Me Charles Cantin

Bissonnette: une sentence innovatrice et courageuse, selon trois avocats

La sentence imposée par le juge François Huot au meurtrier de la Grande Mosquée de Québec est particulière, innovatrice et pleine de bon sens.

Le Progrès a discuté avec trois avocats du Saguenay-Lac-Saint-Jean afin d’évaluer les impacts de la sentence de la détention à vie sans possibilité de libération avant 40 ans imposée à Alexandre Bissonnette.

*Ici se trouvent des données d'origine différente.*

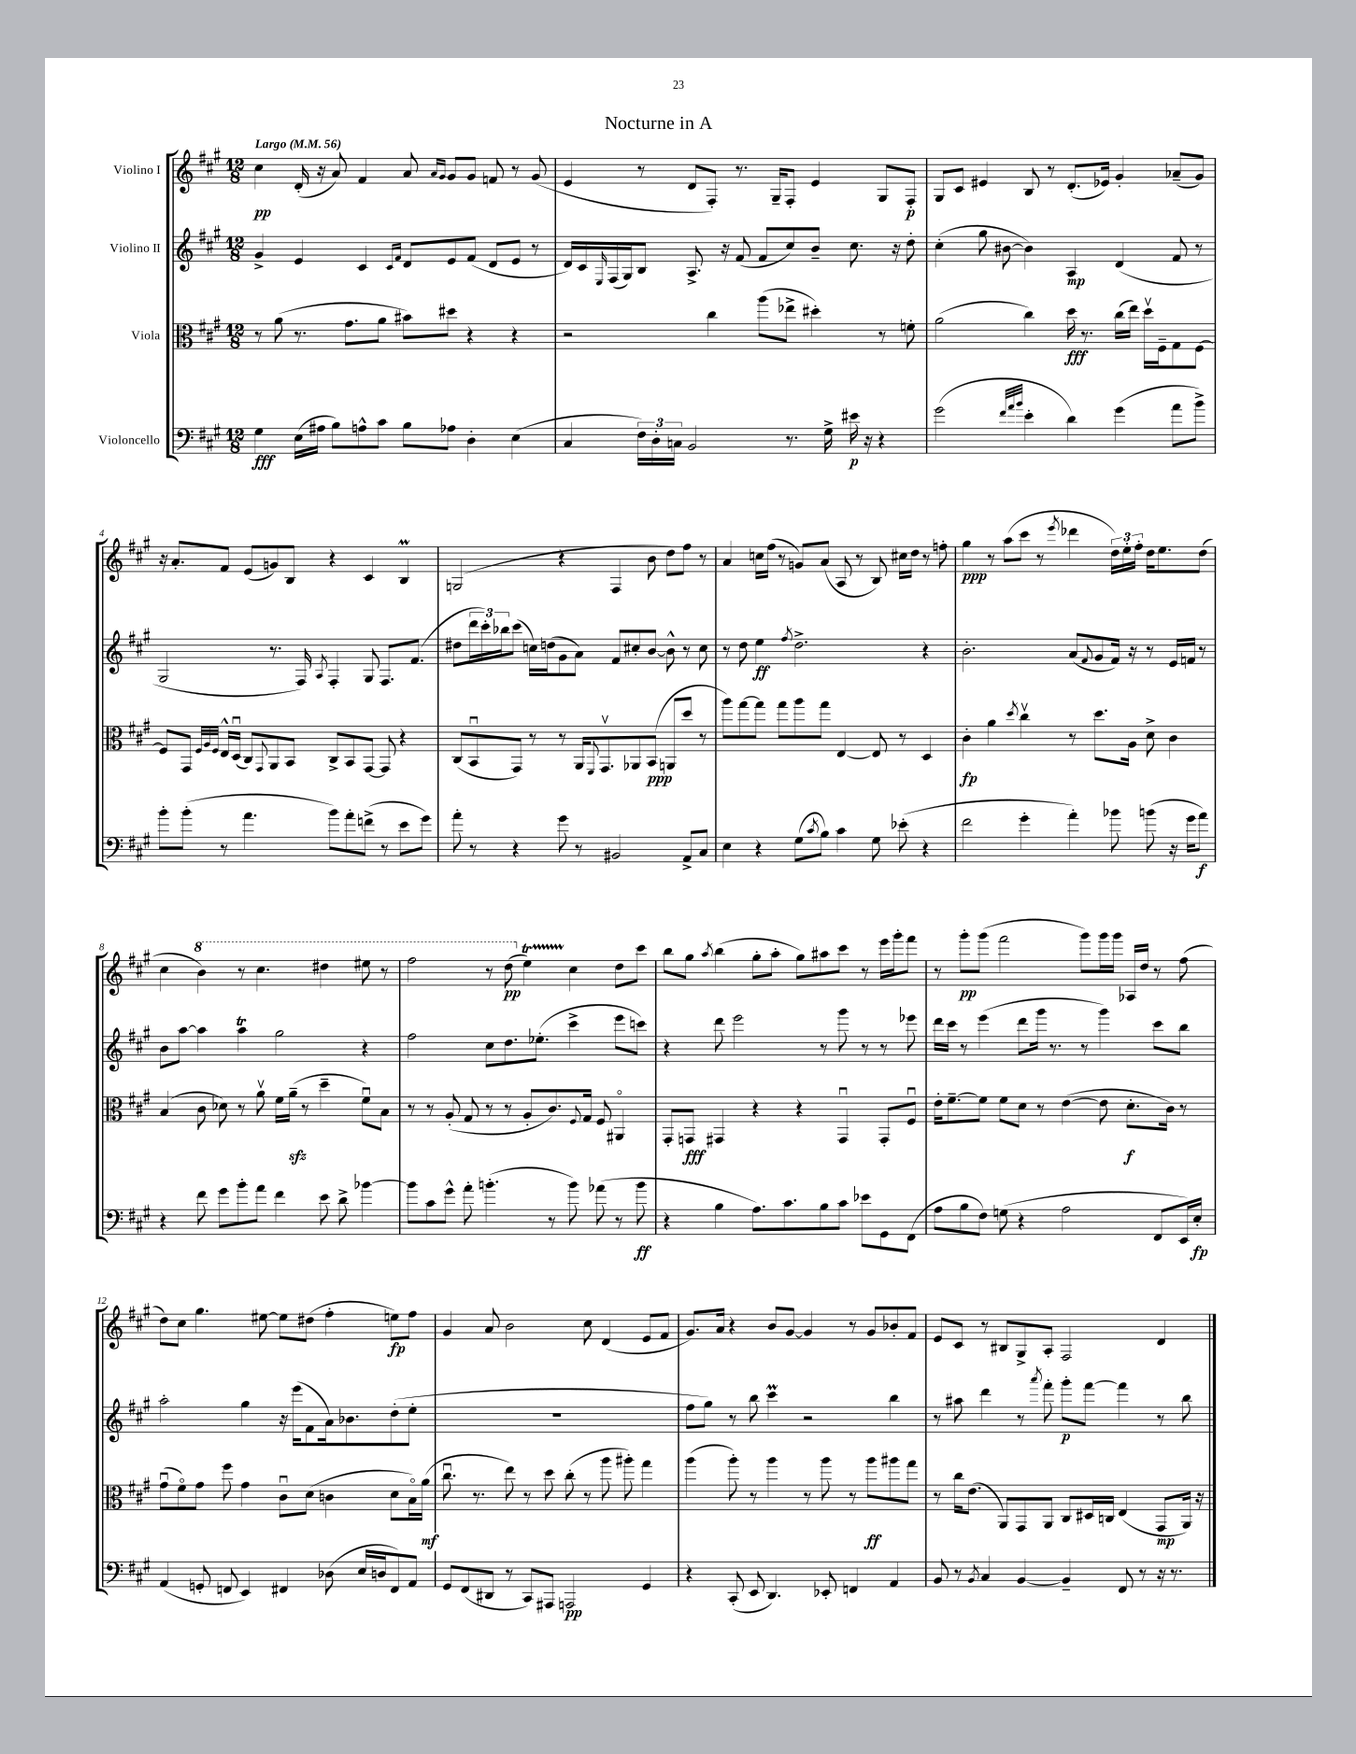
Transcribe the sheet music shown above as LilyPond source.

\header { title = "Nocturne in A" }
<<
\new StaffGroup <<
\new Staff = "s0" \with { instrumentName = "Violino I" } {
    \clef treble \key a \major \numericTimeSignature \time 12/8 \tempo "Largo" 4 = 56
    cis''4\pp d'16-.( r16 a'8) fis'4 a'8 \grace { a'16 gis'16 } gis'8 gis'8 f'8 r8 gis'8( |
    e'4 r8 d'8 fis8-.) r8. gis16-- fis8-. e'4 gis8 fis8-.\p |
    gis8 cis'8 eis'4 b8 r8 d'8.-.( ees'16) gis'4-. aes'8--( gis'8) |
    r16 a'8.-. fis'8 e'8( g'8) b8 r4 cis'4 b4\prall |
    g2( r4 fis4 b'8 d''8) fis''8 r8 |
    a'4 c''16 fis''16( r8 g'8) a'8( a8 r8 b8) cis''16 d''16 r8 f''8-. |
    gis''4\ppp r8 a''8( cis'''8 r8 \acciaccatura { e'''8 } des'''4 \tuplet 3/2 { d''16) e''16-. fis''16-. } d''16 e''8. d''8( |
    cis''4 \ottava #1 b''4) r8 cis'''4. dis'''4 eis'''8 r8 |
    fis'''2 r8 d'''8\pp( \ottava #0 e''4\startTrillSpan) cis''4\stopTrillSpan d''8 cis'''8 |
    b''8 gis''8 \acciaccatura { a''8 } b''4( gis''8-. a''8-. gis''8) ais''8 cis'''8 r8 e'''16 gis'''16-. fis'''8 |
    r8 gis'''8-.\pp gis'''8( fis'''2 gis'''8) gis'''16 gis'''16 aes16 d''16 r8 fis''8( |
    d''8) cis''8 gis''4. eis''8~ eis''8 dis''8( fis''4-. e''8\fp) fis''8 |
    gis'4 a'8 b'2 cis''8 d'4( e'8 fis'8 |
    gis'8.) a'16 r4 b'8 gis'8~ gis'4 r8 gis'8 bes'8-. fis'8 |
    e'8 cis'8 r8 bis8 gis8-> a8-. fis2 d'4 \bar "|." |
}
\new Staff = "s1" \with { instrumentName = "Violino II" } {
    \clef treble \key a \major \numericTimeSignature \time 12/8
    gis'4-> e'4 cis'4 \grace { cis'16 fis'16 } d'8 e'8 fis'8( d'8 e'8 r8 |
    d'16) cis'16 \grace { e16 } fis16( gis16) b8 a8.-> r16 fis'8( fis'8 cis''8) b'8-- cis''8. r16 d''8-. |
    cis''4-.( gis''8 bis'8~ bis'4) a4\mp d'4( fis'8 r8 |
    gis2 r8. fis16) \acciaccatura { a8 } fis4-. gis8 fis8. fis'8.( |
    dis''8 \tuplet 3/2 { d'''16 cis'''16-.) bes''16 } cis'''8( c''16) d''16( gis'8 a'8) fis'8 cis''8-. b'8~ b'8-^ r8 cis''8 |
    r8 d''8 e''4\ff \acciaccatura { fis''8 } d''2.-> r4 |
    b'2.-. a'8( \appoggiatura { fis'8 } gis'8 fis'16) r16 r8 e'16 f'16 r8 |
    b'8 a''8~ a''4 a''4\trill gis''2 r4 |
    fis''2 cis''8 d''8. ees''8.-.( cis'''4-> e'''8 c'''8) |
    r4 d'''8 e'''2 r8 gis'''8 r8 r8 ees'''8 |
    d'''16 cis'''16 r8 e'''4( d'''8 gis'''16 r8. r8 gis'''4) cis'''8 b''8 |
    a''2-. gis''4 r16 e'''16( fis'8 a'16) bes'8. d''8-.( e''8-. |
    R1. |
    fis''8 gis''8) r8 b''8 cis'''4\prall r2 b''4 |
    r8 ais''8 d'''4 r8 \acciaccatura { a'''8 } fis'''8-. gis'''8-.\p fis'''8~ fis'''4 r8 b''8 \bar "|." |
}
\new Staff = "s2" \with { instrumentName = "Viola" } {
    \clef alto \key a \major \numericTimeSignature \time 12/8
    r8 a'8( r8. gis'8. a'8 bis'8) dis''8 r4 r4 |
    r2 cis''4 a''8( ees''8-> dis''4-.) r8 f'8-. |
    a'2( cis''4) d''16\fff r8. cis''16( e''16) d''16\upbow fis16-- gis8 fis8~ |
    fis8 gis,8 \grace { fis32 a32 fis32 } e16-^ d16\downbow( cis8) \appoggiatura { gis,8 } a,8 b,8 cis8-> b,8 gis,8~ gis,8 r4 |
    cis8( b,8\downbow gis,8) r8 r8 a,16 \appoggiatura { fis,8 } gis,8.\upbow aes,8 b,8\ppp( a,8 d''8 r8 |
    a''8) gis''8~ gis''8 gis''8 a''8 gis''8 e4~ e8 r8 d4 |
    cis'4-.\fp a'4 \acciaccatura { d''8 } cis''4\upbow r8 d''8. a16 d'8-> cis'4 |
    b4( cis'8 des'8) r8 a'8\upbow fis'16 a'16--\sfz( r8 d''4-- fis'8\downbow) b8 |
    r8 r8 a8-.( gis8 r8 r8 a8-. cis'8.) \appoggiatura { fis8 } gis16 fis8 ais,4\flageolet |
    gis,8-. g,8\fff gis,4 r4 r4 gis,4\downbow gis,8-. fis8\downbow |
    e'16-. fis'8.~-- fis'8 fis'8 d'8 r8 e'4~( e'8 d'8.-.\f cis'16) r8 |
    gis'8\downbow( fis'8\flageolet) gis'8 fis''8 gis'4 cis'8\downbow d'8( c'4 d'8 b16\flageolet) a'16\mf( |
    cis''8.\downbow r8. e''8) r8 d''8 cis''8-.( r8 a''8 ais''8-.) gis''4 |
    a''4( a''8-.) r8 a''4 r8 a''8 r8 a''8\ff ais''8 gis''8 |
    r8 cis''16 e'8.( a,8) gis,8 a,8 cis8 dis16 c16 e4( gis,8\mp a,16) r16 \bar "|." |
}
\new Staff = "s3" \with { instrumentName = "Violoncello" } {
    \clef bass \key a \major \numericTimeSignature \time 12/8
    gis4\fff e16( ais16 b8) a8-^ cis'8 b8 aes8 d4-. e4( |
    cis4 \tuplet 3/2 { fis16) d16-. c16 } b,2 r8. gis16-> eis'16\p r16 r4 |
    gis'2( \grace { fis'32 a'32 b'32 } e'4-. d'4) gis'4( a'8 b'8->) |
    b'8-. b'8-.( r8 a'4. b'8) a'8-. f'8->( r8 e'8 gis'8) |
    a'8-. r8 r4 gis'8 r8 bis,2 a,8-> cis8 |
    e4 r4 gis8( \acciaccatura { cis'8 } b8) cis'4 gis8 ees'8-.( r4 |
    fis'2 gis'4-. a'4-.) bes'8 b'8( r16 gis'16 a'8\f) |
    r4 fis'8 gis'8 b'8-. a'8 fis'4 e'8 d'8-> bes'4~ |
    bes'8 cis'8 gis'8-^ a'8-. b'4.-.( r8 b'8) aes'8( r8 b'8\ff |
    r4 b4 a8.) cis'8. b8 cis'8 ees'8 gis,8 fis,8( |
    a8 b8 fis8) g8( r4 a2 fis,8 e,16) e16-.\fp |
    a,4( g,8-. f,8 e,4) fis,4 des8( e16 d16 fis,8) a,8 |
    gis,8 fis,8( dis,8 r8 cis,8) ais,,8 a,,2\pp gis,4 |
    r4 cis,8-.( e,8 d,4.) ees,8-. f,4 a,4 |
    b,8 r8 \acciaccatura { b,8 } cis4 b,4~ b,4-- fis,8 r8 r16 r8. \bar "|." |
}
>>
>>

«C’est très innovateur comme sentence. Le magistrat a peut-être voulu passer le message que les juges voulaient reprendre la discrétion qu’ils avaient d’imposer une peine selon le crime et qui leur a été enlevée», explique Me Denis Dionne, ancien procureur en chef de la Couronne pour le Saguenay-Lac-Saint-Jean.

«Le juge Huot a aussi voulu attirer l’attention du public sur le rôle de la Commission des libérations conditionnelles. Les commissaires vont prendre leur responsabilité dans ce dossier, comme ils le font dans tous les dossiers. Et le public doit savoir qu’il n’est pas automatique que le condamné puisse être libéré au terme des 40 ans de détention. La commission n’hésite pas à ramener un condamné en détention. Il faut faire confiance aux institutions», note Me Dionne.

Ce dernier précise aussi que le tribunal ne devait pas, dans la peine, annuler tous les espoirs du condamné, car celui-ci, en détention, n’aurait plus rien à perdre et pourrait devenir un problème.

Me Denis Dionne

en appel

Pour sa part, le criminaliste Charles Cantin croit que le magistrat de la Cour supérieure du Québec cherche à ce que sa sentence soit entendue par la Cour d’appel du Québec et éventuellement par la Cour suprême du Canada.

«Son jugement est comme une sorte de contestation envers le législateur qui était là à l’époque de Stephen Harper, là où les peines minimales et consécutives ont fait leur apparition en plus grand nombre. C’est une hypothèse, mais il a mentionné que le cumul des peines était inconstitutionnel. Il croit que cette affaire a un intérêt national», ajoute le criminaliste.

Me Cantin ajoute que le magistrat a voulu donner une chance au meurtrier de vivre un bout de vie en société.

«C’est effectivement particulier comme sentence. Il doit avoir estimé que 50 ans, c’était trop et qu’une possibilité de libération après 40 ans était raisonnable», note Me Cantin.

Pour sa part, Me Jean-Marc Fradette estime qu’il s’agit d’une sentence courageuse, ajoutant qu’il aurait été facile de tomber dans la vengeance.

Me Jean-Marc Fradette

«Mais il a malgré tout contrevenu au principe des tranches de 25 ans. Il laisse la place à la réhabilitation malgré la gravité des gestes. S’il l’avait condamné à 100 ou 150 ans, l’individu serait devenu une véritable bombe humaine, aurait pu ressembler à une bête étant donné qu’il n’aurait plus rien eu à perdre», déclare Me Fradette.

Celui-ci a plaidé devant le juge Huot lors du procès d’Yves Martin au Palais de justice de Chicoutimi. Le magistrat avait condamné Martin, un multirécidiviste de l’alcool au volant, à 14 ans de pénitencier pour avoir tué trois personnes alors qu’il conduisait en état d’ébriété en août 2015.